En 2022, ils étaient 10%. 10% des adultes en France métropolitaine à avoir « consommé au cours de l’année » du cannabidiol (CBD), selon une étude publiée fin 2023 par Santé publique France. La substance, présente « dans la plante de cannabis » et extraite de celle-ci avant d’être consommée à des fins relaxantes, est disponible en vente libre dans environ 2 000 boutiques en France. Mais alors que sa consommation est autorisée, elle provoque de plus en plus d’intoxications, communément appelées bad trips.
L’alerte a été donnée en juin par l’Agence nationale de sécurité sanitaire (Anses) et l’Agence de sécurité du médicament et des produits de santé (ANSM). « Depuis 2024, le nombre d’intoxications liées à la consommation de produits à base de CBD a augmenté significativement, peut-on lire dans leur communiqué conjoint. Dans la majorité des cas, ces intoxications sont causées par des substances interdites, présentes dans ces produits à l’insu du consommateur, ou des taux de THC supérieur à 0,3%. »
Plus « d’une centaine de cas » en Provence
À l’hôpital Sainte-Marguerite, à Marseille, le professeur Joëlle Micallef a recensé une centaine de cas. « Mais tout laisse à penser qu’il y en a plus, s’inquiète celle qui dirige le centre d’évaluation et d’information sur la pharmacodépendance-addictovigilance (CEIP) régional. Des patients disant avoir acheté du CBD présentent des symptômes psychiatriques. Des crises d’angoisse, paranoïas, psychoses, malaises. On se rend compte qu’ils ont acheté des produits agissant sur le cerveau. En les analysant, on découvre qu’il n’y avait pas que du CBD, mais aussi des dérivés, comme les cannabinoïdes de synthèse. »
Ces molécules, qui peuvent imiter les effets du THC et sont parfois appliquées sur les fleurs de CBD, représentent aujourd’hui une large part des « substances initialement présentées comme du CBD mais illégalement modifiées par l’ajout de substances de synthèse dangereuses pour la santé », ont affirmé les douanes début octobre. Ces derniers mois, leur laboratoire parisien a démontré que ces nouvelles substances représentaient « environ 30% des cannabinoïdes de synthèse analysés en 2025 », signe d’une « diffusion rapide ». 274 kilos de ces substances interdites ont été saisis « depuis fin mai ». Pas un gramme en Provence.
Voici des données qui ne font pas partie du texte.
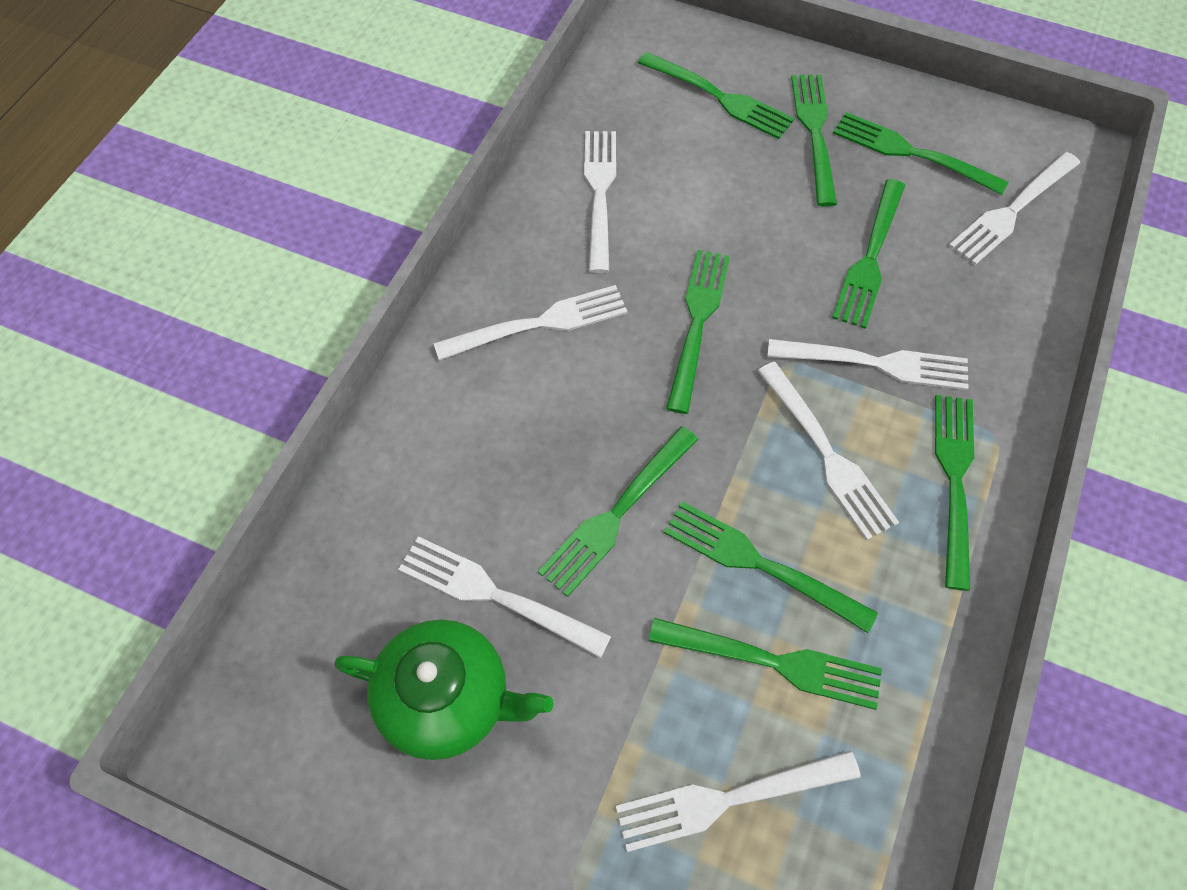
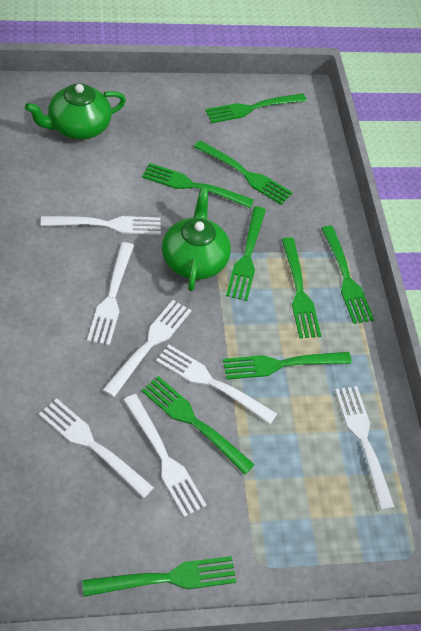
green teapot: 1 -> 2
À La Ciotat, Nicolas (le prénom a été changé) estime ainsi avoir été victime de ce CBD modifié. « Je me suis senti décoller d’une manière phénoménale, relate le consommateur. Je me suis vu presque de l’extérieur. Je ne me sentais vraiment pas bien. Cela ressemble à du CBD, ça en a l’odeur, la couleur, la texture. Sauf que ça défonce la tête. »
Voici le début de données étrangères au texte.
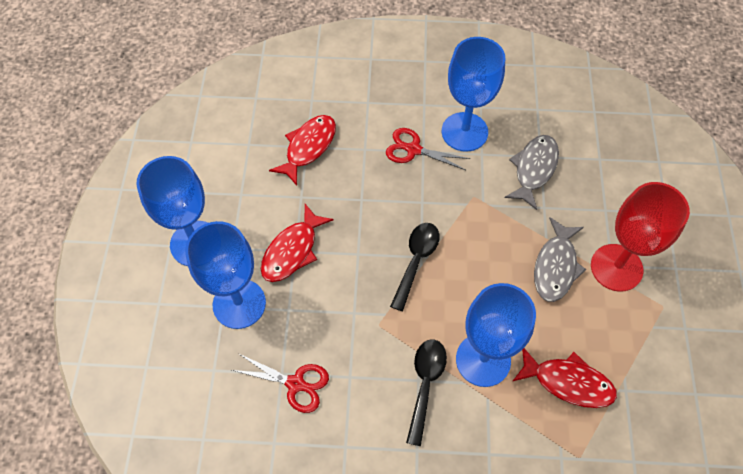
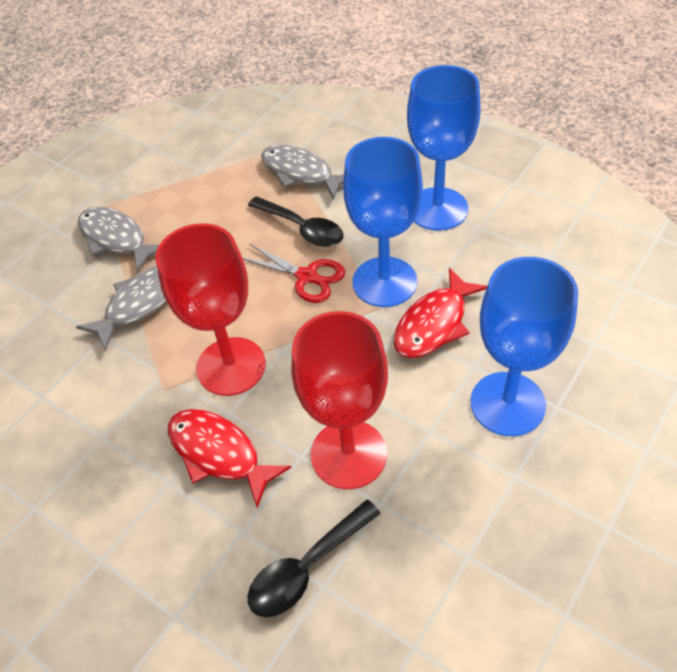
blue goblet: 4 -> 3
grey fish: 2 -> 3
red fish: 3 -> 2
red goblet: 1 -> 2
red scissors: 2 -> 1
Du CBD « qui fait plus d’effet » facile à trouver
Cette année, une molécule appelée EDMB-4en-Pinaca a fait surface, analysée pour la première fois par le laboratoire des douanes. « On a eu des retours du terrain, comme quoi elle provoquait de très mauvais bad trips, dit Paul Maclean, président de l’Union des professionnels du CBD. On a envoyé des milliers de tests pour que les professionnels testent leurs produits. Certains arrivaient en France sous des appellations commerciales ne correspondant pas à la réalité. Aujourd’hui, il n’y a plus de Pinaca en France selon nous. »
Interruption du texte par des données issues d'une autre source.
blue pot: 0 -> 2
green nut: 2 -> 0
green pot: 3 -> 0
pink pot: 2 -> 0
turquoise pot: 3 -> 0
Difficile de savoir si c’est ce que Nicolas a fumé. « Des molécules sont découvertes presque tous les jours, parce qu’une formule chimique remplace une autre, poursuit Joëlle Micallef. C’est comme ça qu’elles passent entre les mailles du filet de la réglementation. » En juillet, elle a tiré la sonnette d’alarme auprès de l’Agence régionale de santé.
Au comptoir des vendeurs de CBD, certains produits sont facilement trouvables. Dans une boutique, proche de la place Castellane à Marseille, l’un d’eux confesse, sans sourciller, « vendre des molécules de synthèse », qui font « un peu plus d’effet » que du CBD normal. « Ouais, je vends du HE », lance le vendeur d’une autre enseigne à proximité. Acronyme de « High Effect », il s’agit de la combinaison de plusieurs molécules, dont le 10-OH-HHC. Pour l’instant légal, il est un substitut au HHC, dérivé synthétique du THC, que l’ANSM classe comme stupéfiant.